A ground-breaking mental healthcare partnership has been praised by a national centre for excellence for its brave and pioneering approach healthcare thanks to feedback from Oxfordshire people.
Oxfordshire Mental Health Partnership “should be congratulated for stepping out on an unknown and long road, for which no one had a map,” according to an independent evaluation by the Centre for Mental Health.
The review praised the partnership for leading the way nationally – with Oxfordshire people benefitting from mental healthcare ahead of care people receive elsewhere in the country. It also recognised the financial restraints upon both NHS and charity healthcare locally which hamper large-scale change.
It follows debate about funding for the partnership which resulted in Oxfordshire County Council withdrawing plans to drop £1m from its contribution to the OMHP budget and, a year later, dropping its proposal for a £600,000 cut to Section 75 funding for social care staff.

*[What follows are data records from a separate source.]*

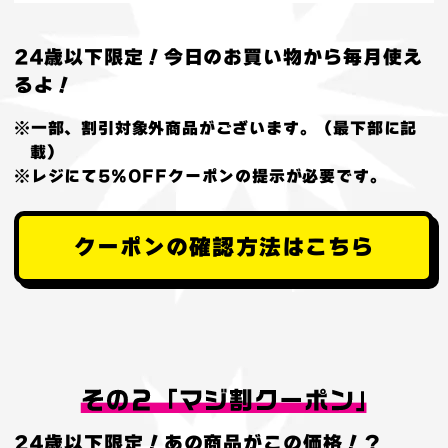
24歳以下限定！今日のお買い物から毎月使え
るよ！
※一部、割引対象外商品がございます。（最下部に記
載）
※レジにて5%OFFクーポンの提示が必要です。
クーポンの確認方法はこちら
24歳以下限定！あの商品がこの価格！？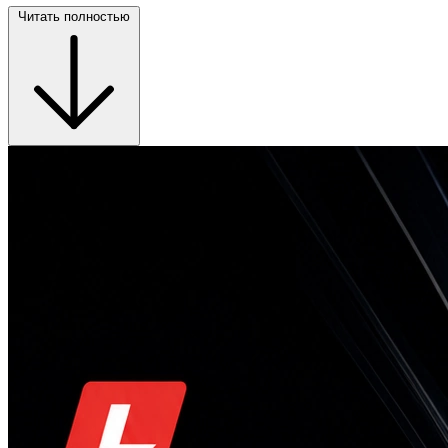
Читать полностью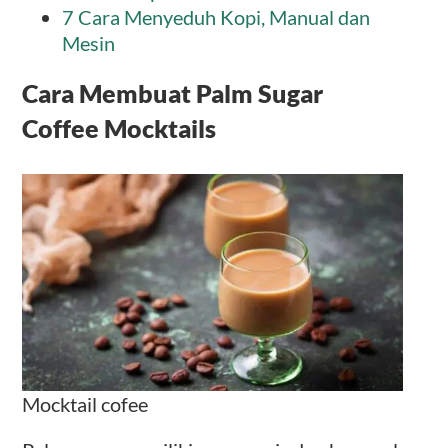
7 Cara Menyeduh Kopi, Manual dan
Mesin
Cara Membuat Palm Sugar
Coffee Mocktails
Mocktail cofee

Commitment has been given to a joint transformation programme to ensure best practice and best value.
OMHP helps more than 6,000 adults each year – up 36.6 per cent from 4,651 in 2014/5 to 6,354 in 2017/8.

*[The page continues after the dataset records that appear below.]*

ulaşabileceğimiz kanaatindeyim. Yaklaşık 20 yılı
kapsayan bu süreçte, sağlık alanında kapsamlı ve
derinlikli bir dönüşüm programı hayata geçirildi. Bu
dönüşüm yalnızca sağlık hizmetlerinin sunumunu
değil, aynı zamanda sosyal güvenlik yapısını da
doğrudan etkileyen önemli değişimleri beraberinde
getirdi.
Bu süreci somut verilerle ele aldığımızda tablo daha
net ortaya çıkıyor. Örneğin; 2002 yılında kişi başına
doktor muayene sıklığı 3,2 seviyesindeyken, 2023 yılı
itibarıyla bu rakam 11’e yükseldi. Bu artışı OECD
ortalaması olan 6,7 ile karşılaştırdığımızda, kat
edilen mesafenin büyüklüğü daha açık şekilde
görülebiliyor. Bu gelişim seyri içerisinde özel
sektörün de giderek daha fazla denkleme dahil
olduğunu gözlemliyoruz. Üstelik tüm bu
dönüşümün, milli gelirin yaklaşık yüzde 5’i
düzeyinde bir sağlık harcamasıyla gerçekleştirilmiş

Last year an independent financial review found that investment in mental health services in Oxfordshire is considerably lower than comparator areas. Oxfordshire has recently formed an integrated partnership board with Oxfordshire County Council, Oxfordshire Clinical Commissioning Group and NHS providers to continue to develop improvements in mental healthcare in the county set out in the NHS Long Term Plan.
It comes as OMHP is shortlisted for an Oscar of the healthcare world – up for Best Not-For-Profit Working in Partnership with the NHS at the Health Service Journal Partnership Awards 2020.
The independent evaluation by the Mental Health Centre into the effectiveness of OMHP looked at the way the service was run, finances and governance and asked the opinion of the public plus local people who use Oxfordshire Mental Health Partnership services which includes NHS adult mental health services.
It concluded: “Among the benefits of the Partnership were improved joint working between organisations, greater financial security for third sector partners, and improved physical health monitoring for people using mental health services. The Partnership has also faced significant challenges, predominantly as a result of external pressures, including overall financial constraints in the local health economy, difficulties in being able to bring about large-scale change in service provision and a recent rise in out of area hospital admissions.
“The review concludes that Oxfordshire has pioneered the model of outcomes-based commissioning in mental health and commissioners and providers should be congratulated for stepping out on an unknown and long road, for which no one had a map. There is a strong consensus among all stakeholders that the Partnership should continue. In doing so, it has the opportunity to learn and adapt.”
Lesley Dewhurst, chair of Oxfordshire Mental Health Partnership, said:
“We really welcome the evaluation because we’re so open to learning and developing the work we do to help the people of Oxfordshire even more. However, this can only be done if the historical underfunding of this contract is addressed. It is great to see politicians taking an increasing interest in mental health as more and more people are seeking help for these issues. We want to be in a position to help them even more.”
Rob Bale, clinical director of Oxfordshire’s mental health services, said:
“Since Oxfordshire Mental Health Partnership launched in 2015 all partners have worked very hard to create new ways of working which help people in all aspects of their life because we know, quite simply, that is what helps people the most. We are committed to the recommendations in the report and to working with partners to seek solutions to the pressures outlined. Nevertheless, I am delighted to see the partnership, and all the people who make it what it is, independently credited for their brave visionary work to improve mental healthcare for people living in Oxfordshire.”